LISTED ENTRIES:

=== Section Start ===

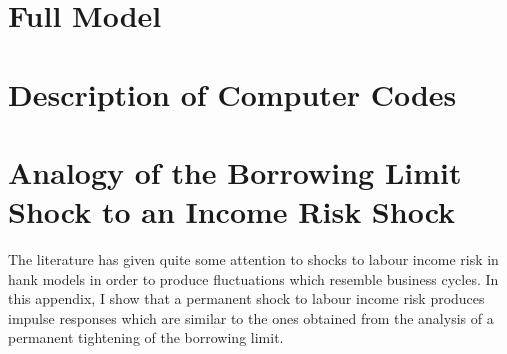 \documentclass[12pt]{article} %
\numberwithin{equation}{section} %
\begin{document}
\newpage
\thispagestyle{plain}
\renewcommand*{\thepage}{A-\arabic{page}} %
\begin{appendices}
\section{Full Model}
\label{sec-app:full}

\newpage
\thispagestyle{plain}
\section{Description of Computer Codes}
\label{sec-app:codes}

\newpage
\thispagestyle{plain}
\section{Analogy of the Borrowing Limit Shock to an Income Risk Shock}
\label{sec-app:income}
The literature has given quite some attention to shocks to labour income risk in \Gls{hank} models in order to produce fluctuations which resemble business cycles. In this appendix, I show that a permanent shock to labour income risk produces impulse responses which are similar to the ones obtained from the analysis of a permanent tightening of the borrowing limit.

\end{appendices}

\newpage
\thispagestyle{plain}
\end{document}
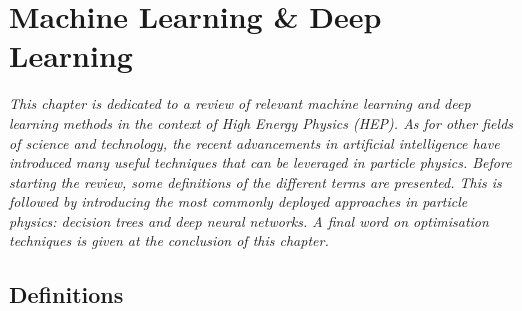 \chapter{\color{oxfordblue} Machine Learning \& Deep Learning}
\ChapFrame

\textit{
This chapter is dedicated to a review of relevant machine learning and deep learning methods in the context of High Energy Physics (HEP). As for other fields of science and technology, the recent advancements in artificial intelligence have introduced many useful techniques that can be leveraged in particle physics. Before starting the review, some definitions of the different terms are presented. This is followed by introducing the most commonly deployed approaches in particle physics: decision trees and deep neural networks. A final word on optimisation techniques is given at the conclusion of this chapter.
}

\section{Definitions}
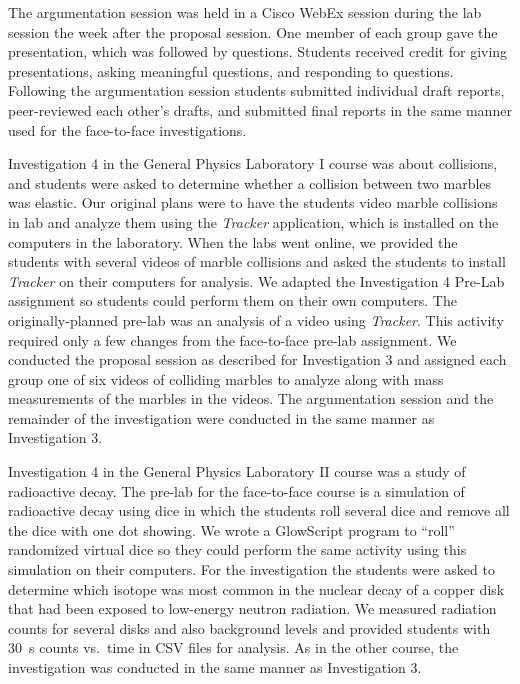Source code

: \documentclass[aip, numerical, preprint]{revtex4-2}
\begin{document}
The argumentation session was held in a Cisco WebEx session during the lab session the week
after the proposal session. One member of each group gave the presentation, which was followed
by questions. Students received credit for giving presentations, asking meaningful questions,
and responding to questions.  Following the argumentation session students submitted individual
draft reports, peer-reviewed each other's drafts, and submitted final reports in the same
manner used for the face-to-face investigations.

Investigation 4 in the General Physics Laboratory I course was about collisions, and students
were asked to determine whether a collision between two marbles was elastic. Our original plans
were to have the students video marble collisions in lab and analyze them using the \emph{Tracker}
application\citep{bro2009}, which is installed on the computers in the laboratory. When the labs went online, we provided the students with several
videos of marble collisions and asked the students to install \emph{Tracker} on their computers for
analysis.  We adapted the Investigation 4 Pre-Lab assignment so students could perform them on
their own computers. The originally-planned pre-lab was an analysis of a video using
\emph{Tracker}. This activity required only a few changes from the face-to-face pre-lab assignment. We
conducted the proposal session as described for Investigation 3 and assigned each group one of
six videos of colliding marbles to analyze along with mass measurements of the marbles in the
videos. The argumentation session and the remainder of the investigation were conducted in the
same manner as Investigation 3.

Investigation 4 in the General Physics Laboratory II course was a study of radioactive
decay. The pre-lab for the face-to-face course is a simulation of radioactive decay using dice
in which the students roll several dice and remove all the dice with one dot showing. We wrote
a GlowScript\citep{glowscript} program to ``roll'' randomized virtual dice so they could
perform the same activity using this simulation on their computers. For the investigation the
students were asked to determine which isotope was most common in the nuclear decay of a copper
disk that had been exposed to low-energy neutron radiation. We measured radiation counts for
several disks and also background levels and provided students with \SI{30}{s} counts vs.\ time
in CSV files for analysis. As in the other course, the investigation was conducted in the same
manner as Investigation 3.
\end{document}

=== Section End ===

TASK GOAL:
Give every entry above again, exactly, and keep all pictures out of it.

RESPONSE:
 \documentclass[12pt]{article} %
\numberwithin{equation}{section} %
\begin{document}
\newpage
\thispagestyle{plain}
\renewcommand*{\thepage}{A-\arabic{page}} %
\begin{appendices}
\section{Full Model}
\label{sec-app:full}

\newpage
\thispagestyle{plain}
\section{Description of Computer Codes}
\label{sec-app:codes}

\newpage
\thispagestyle{plain}
\section{Analogy of the Borrowing Limit Shock to an Income Risk Shock}
\label{sec-app:income}
The literature has given quite some attention to shocks to labour income risk in \Gls{hank} models in order to produce fluctuations which resemble business cycles. In this appendix, I show that a permanent shock to labour income risk produces impulse responses which are similar to the ones obtained from the analysis of a permanent tightening of the borrowing limit.

\end{appendices}

\newpage
\thispagestyle{plain}
\end{document}
 \chapter{\color{oxfordblue} Machine Learning \& Deep Learning}
\ChapFrame

\textit{
This chapter is dedicated to a review of relevant machine learning and deep learning methods in the context of High Energy Physics (HEP). As for other fields of science and technology, the recent advancements in artificial intelligence have introduced many useful techniques that can be leveraged in particle physics. Before starting the review, some definitions of the different terms are presented. This is followed by introducing the most commonly deployed approaches in particle physics: decision trees and deep neural networks. A final word on optimisation techniques is given at the conclusion of this chapter.
}

\section{Definitions}
Source code

: \documentclass[aip, numerical, preprint]{revtex4-2}
\begin{document}
The argumentation session was held in a Cisco WebEx session during the lab session the week
after the proposal session. One member of each group gave the presentation, which was followed
by questions. Students received credit for giving presentations, asking meaningful questions,
and responding to questions.  Following the argumentation session students submitted individual
draft reports, peer-reviewed each other's drafts, and submitted final reports in the same
manner used for the face-to-face investigations.

Investigation 4 in the General Physics Laboratory I course was about collisions, and students
were asked to determine whether a collision between two marbles was elastic. Our original plans
were to have the students video marble collisions in lab and analyze them using the \emph{Tracker}
application\citep{bro2009}, which is installed on the computers in the laboratory. When the labs went online, we provided the students with several
videos of marble collisions and asked the students to install \emph{Tracker} on their computers for
analysis.  We adapted the Investigation 4 Pre-Lab assignment so students could perform them on
their own computers. The originally-planned pre-lab was an analysis of a video using
\emph{Tracker}. This activity required only a few changes from the face-to-face pre-lab assignment. We
conducted the proposal session as described for Investigation 3 and assigned each group one of
six videos of colliding marbles to analyze along with mass measurements of the marbles in the
videos. The argumentation session and the remainder of the investigation were conducted in the
same manner as Investigation 3.

Investigation 4 in the General Physics Laboratory II course was a study of radioactive
decay. The pre-lab for the face-to-face course is a simulation of radioactive decay using dice
in which the students roll several dice and remove all the dice with one dot showing. We wrote
a GlowScript\citep{glowscript} program to ``roll'' randomized virtual dice so they could
perform the same activity using this simulation on their computers. For the investigation the
students were asked to determine which isotope was most common in the nuclear decay of a copper
disk that had been exposed to low-energy neutron radiation. We measured radiation counts for
several disks and also background levels and provided students with \SI{30}{s} counts vs.\ time
in CSV files for analysis. As in the other course, the investigation was conducted in the same
manner as Investigation 3.
\end{document}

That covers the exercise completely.